Without those bitter events, my latest play would not be that good as it is, perhaps; yet I am fed up of such ''inspirative bitterness''.

Huh, I really do not want to appear emotionally overdone here... :)

Anonymous said...

Hei Kaneli,

you did understand what I meant (I never have been very good at explaining such things so I'm a bit careful).
Someone said once in a literature course I attended laughter and crying are two very similar things and there are people who laugh because they need to cry - to put it in a less pathetic way: we all agreed that humour and the resulting laughter are a good way of concealing, even doing away with melancholy or whatever one wants to call it. Suffering.

Anonymous said...

Hojla, samo nacukat se ga ne, ker potem bo kasneje še slabše! ;) Meni so ful pomagale knjige, ki govorijo o pozitivnem mišljenju in o tem, kako lahko zavestno spreminjamo svoje mišljenje in čustva. En od znanih takih "new age" pisateljic je Louise Hay, drugače pa je teh knjig na stotine v knjigarnah. Trenutno prebiram po poglavjih Življenski diamant od Roya Goreye. Včasih se mogoče take knjige zdijo malo naivne in trivijalne, ampak če si človek z njimi lahko zares pomaga - hej - zakaj pa ne?! ;)

kaneli said...

From the flames, I walk away
I've found a way to erase the pain
An empty bottle, my receptacle
A guardian angel called escape
(Anathema - Cries On The Wind);)

Alcessa:
Thanks for another thought. Yes, I know about this ''try-to-take-it-more-easy''. Usually I try, at least somehow... yet it does not always work. Huh, there is one long story here. :)
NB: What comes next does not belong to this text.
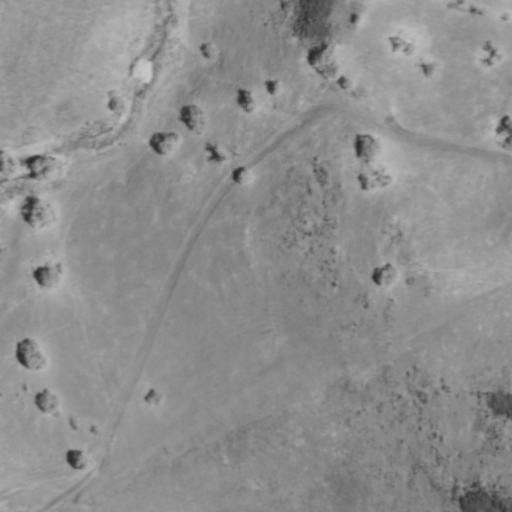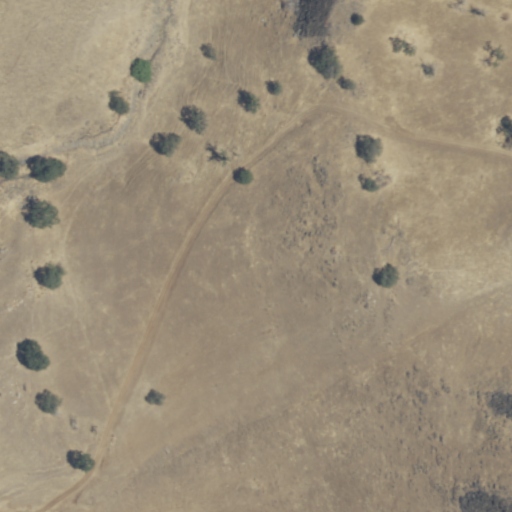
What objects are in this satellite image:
road: (210, 207)
crop: (17, 318)
road: (54, 510)
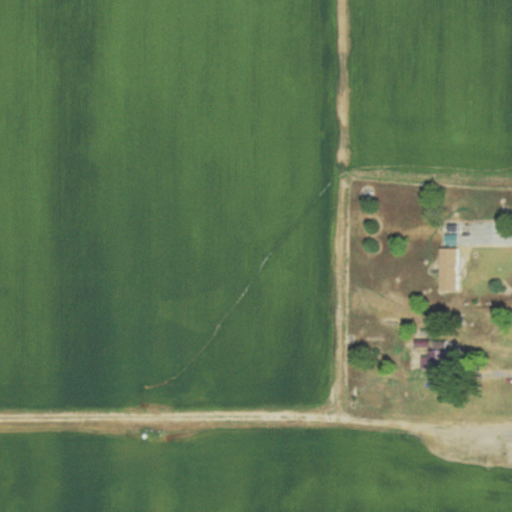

Also nanbudo-practice helps. At least that hour and a half while the training goes on. Three times a week.

Banshee:
Hvala! Hei, saj menda že veš, da berem knjigo ''Kako najti pravega in se izogniti napačnemu?'' ;) - torej zna biti takšna literatura čisto ok. Oziroma je ne podcenjujem, hehe. Seveda moraš jemati vse skupaj malce z rezervo in presoditi, kaj res koristi...

No, nacukala se ga verjetno ne bom. Vsaj ne v tako veliki meri, hehe. Ker itak bom/bi dol padla že po enem navadnem odmerku vodke, kaj šele, če bi se lotila cele steklenice.

Anonymous said...

Kaneli, I didn't really mean taking it easier. There are things that cannot be taken easy, at least not immediately. But there seems to be a point where suffering becomes ...well, hilarious. Where you laugh at the stupidity of it all. Maybe one needs to be cynicyl to be able to do that, I have no idea. But I know the switching point very well...

kaneli said...

Alcessa,
Oh, in this practicular case I so hope I will be able to find the switching point... actually, I can say I have been searching for it but... well, I hope I will find it, really. Yet life still sucks at the moment. Eh.

And I have say thanks to all of those friends who have been listening to me so far, thus offering me a shoulder to cry on (if I may use this ''overdone'' phrase). :)

Anonymous said...

Kaneli,
I'm convinced there are many people of the listening kind in the world and everyone deserves at least one if necessary - you know, because what you tell them you actually also need to verbalise to yourself to "cope" with it (cope meaning everything from understand, act upon, decline, ridicule......) I am also sure one gets enough opportunities in life to listen to others, thus creating an equilibrium so much needed. I'd say: live your emotions and think about them. You'll need the knowledge later.

kaneli said...

I do think a lot about emotions. This year especially... it was not an easy year by all means. Trying to find out the line between my overdone overdoing, between my fears, and reality. Those bitter scripts I write in my head. About the future, considering the past and all.

Yes, I do hope I will get useful experiences out of all this. Despite this pain and melancholy, argh!

kaneli said...

Also something. :)

My friend said to me: Kaneli, you are lovely,smart and naive. One should outgrow this naivity, reaching into higher stage. Reaching into new naivity; yet this new naivity now turns smarter.

Hopefully not too complicated as I try to translate.